Evidently, dismantling a politics of death also implies implementing the peace agreement with the demobilized Revolutionary Armed Forces of Colombia (FARC), with all that this implies, particularly in terms of protection and guarantees for former combatants. It also requires a resolute land restitution policy, which ensures reparations for those who have been displaced from their territories and dispossessed of their property. The government has also committed itself to establish peace processes with other armed actors that are affecting life in the territories (mafias and paramilitary groups, FARC dissidents, National Liberation Army [ELN], etc.). These groups are involved in the drug trade and the protection of paralegal interests that have long captured regional and national institutions, and are linked to legal and transnational businesses. Hence, complex challenges that lie ahead for the so-called Total Peace (Paz Total) policy proposed by the government, and it is unlikely to produce results in the middle- and long-term until the current anti-drug policy—which has only strengthened the business and the large amounts of capital it moves—is dismantled.
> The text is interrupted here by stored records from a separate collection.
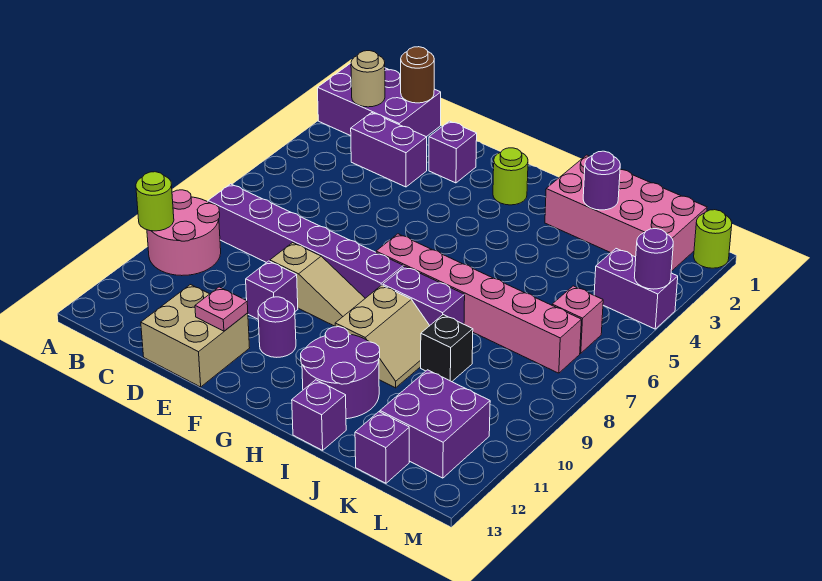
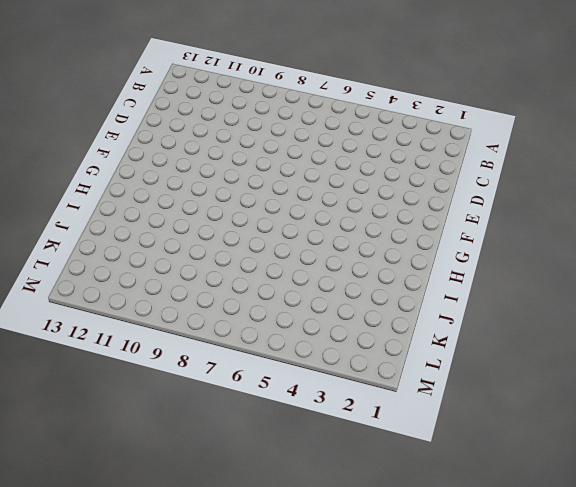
none -> purple 2x3 brick [318,63,441,137]
none -> pink 2x2 round brick [147,190,221,276]
none -> purple 1x6 brick [208,184,403,298]

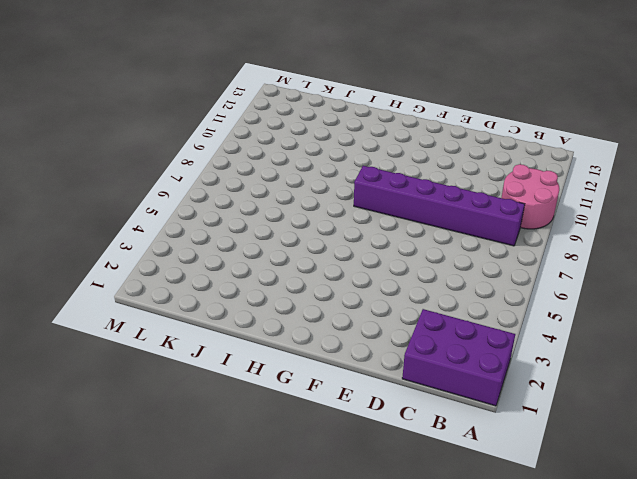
none -> purple 1x2 brick [351,113,427,187]
none -> tan 2x2 brick [141,285,250,387]
none -> purple 1x1 brick [429,121,477,183]

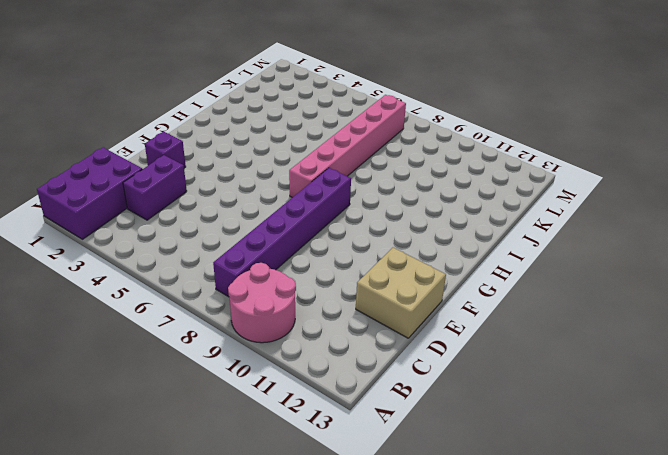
none -> tan 1x3 slope [270,243,365,326]
none -> purple 1x1 brick [246,261,298,319]
none -> purple 1x1 round brick [258,297,296,357]

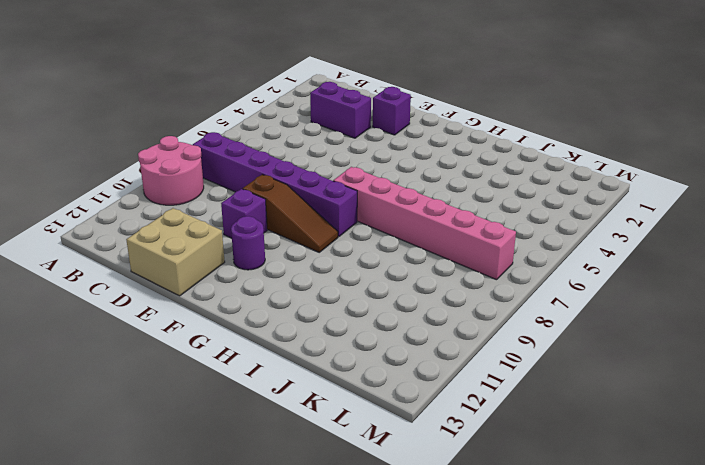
brown 1x3 slope [243,175,338,252] -> tan 1x3 slope [270,243,365,326]
none -> purple 2x3 brick [318,63,441,137]
none -> lime 1x1 round brick [493,148,528,205]
none -> purple 1x2 brick [383,266,465,325]

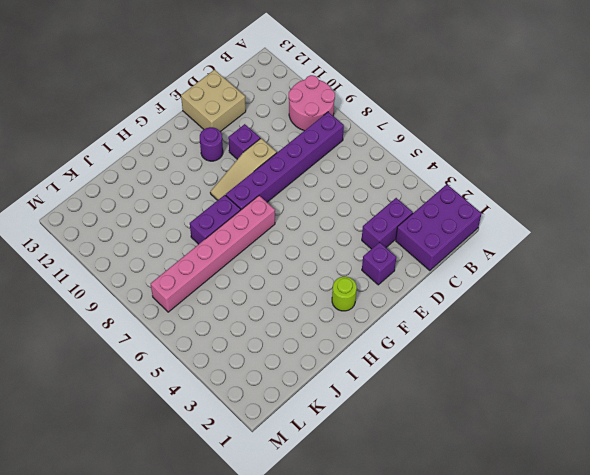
none -> tan 2x2 slope [335,285,430,388]
none -> purple 2x2 round brick [301,327,380,419]
none -> pink 2x4 brick [545,155,707,271]

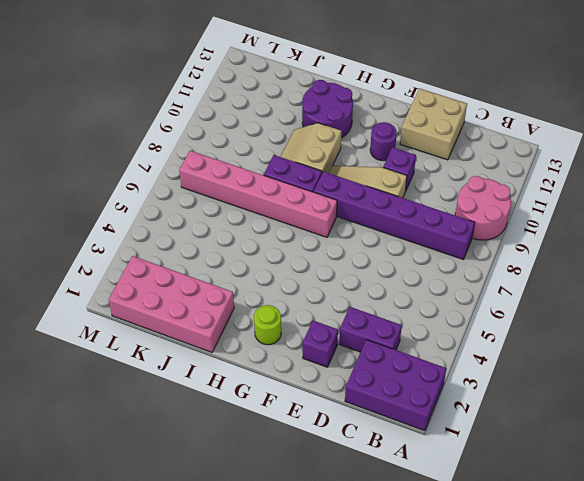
none -> purple 1x1 brick [292,380,346,450]
none -> black 1x1 brick [421,315,473,382]
none -> purple 2x2 brick [380,370,490,478]

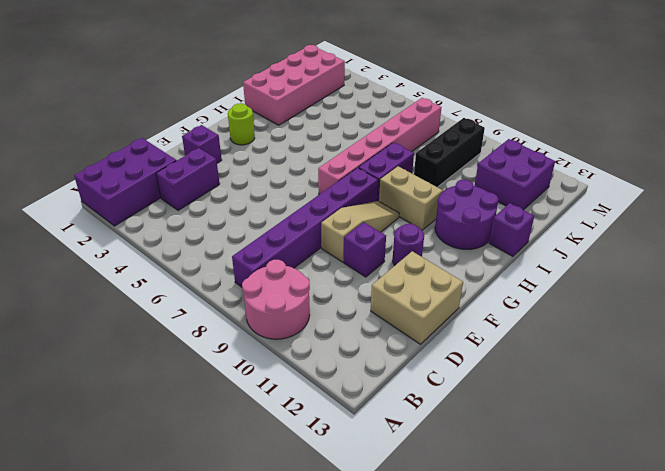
black 1x3 brick [414,118,485,187] -> black 1x1 brick [421,315,473,382]
none -> purple 1x1 brick [355,412,409,483]
none -> purple 1x2 brick [594,249,678,329]
none -> pink 1x1 brick [552,286,603,353]

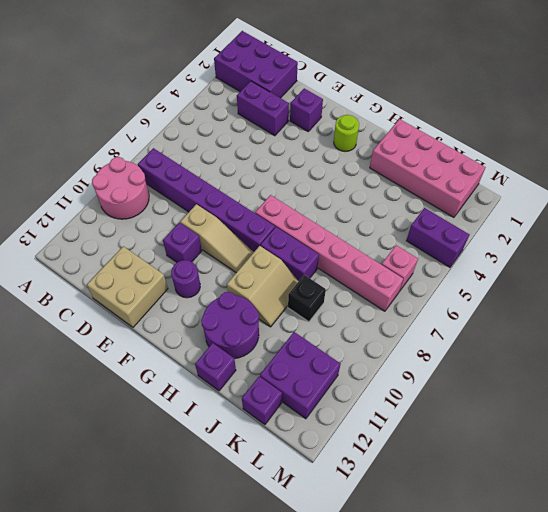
none -> lime 1x1 round brick [694,210,732,268]
none -> lime 1x1 round brick [136,172,174,231]
none -> tan 1x1 round brick [351,51,385,107]

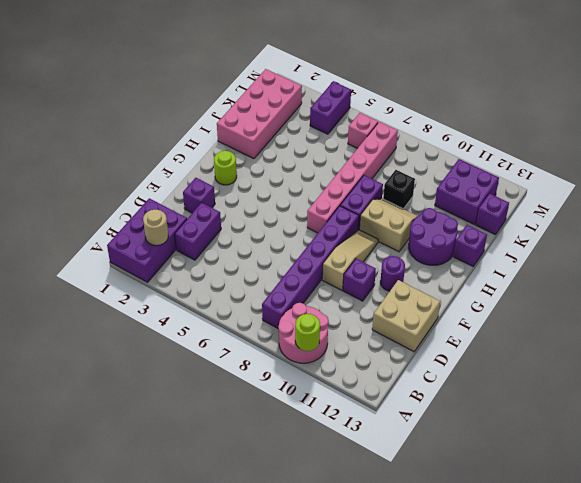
none -> lime 1x1 round brick [694,210,732,268]
none -> brown 1x1 round brick [401,47,434,103]
none -> pink 1x1 plate [195,287,248,331]

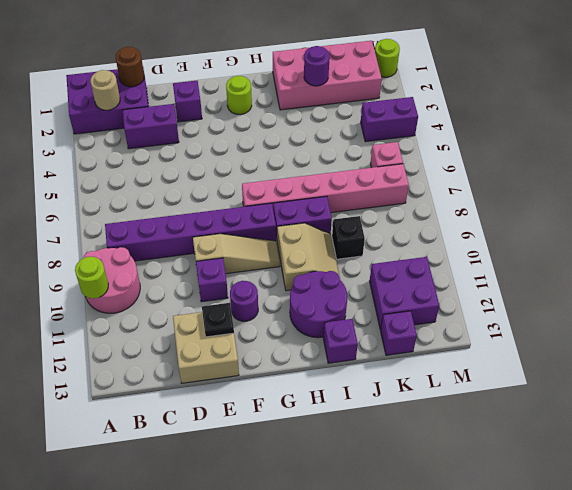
black 1x1 plate [202,303,234,337] -> pink 1x1 plate [195,287,248,331]
none -> purple 1x1 round brick [634,229,673,289]

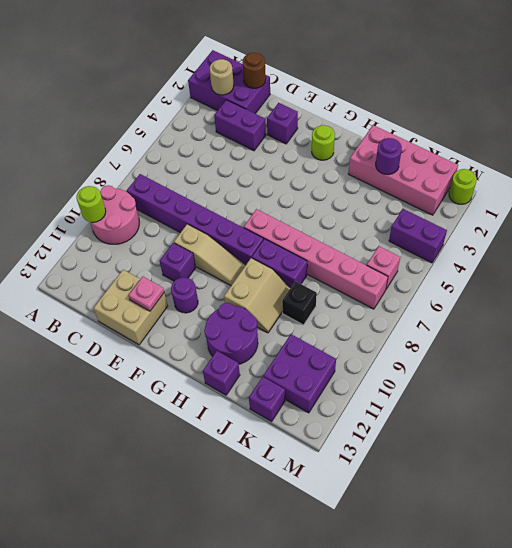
none -> purple 1x1 round brick [634,229,673,289]

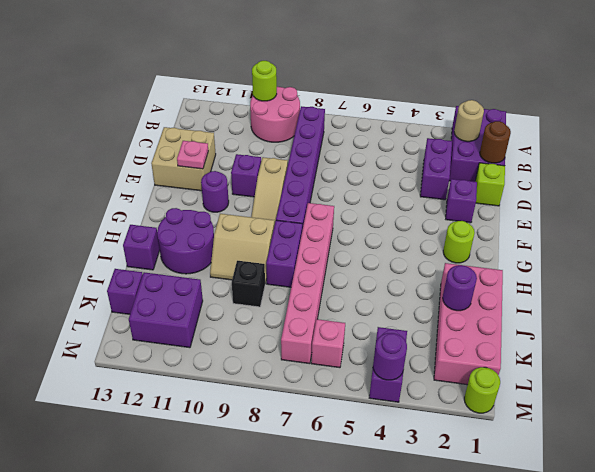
lime 1x1 brick [475,163,505,206] -> none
Eroding a politics of death and dignifying life clearly brings monumental challenges: not only because of the large corporate and paralegal interests that may be affected, but also because of the internal inertia in the institutions; the challenges in disrupting built-in inequitable structures (for example, sexist and racist, clientelistic), also existing among the members of the Pacto Histórico and its allies; not to mention the financial obstacles to supporting truly redistributive interventions that are simultaneously more ecologically sustainable; and the cost of the foreign debt that currently accounts for nearly 50 percent of the country’s GDP. Amid immense obstacles, attempts are being made to create stronger public frameworks, to reappropriate them, make them more common, until, to put it in Francia Márquez’s motto, “dignity becomes a habit.”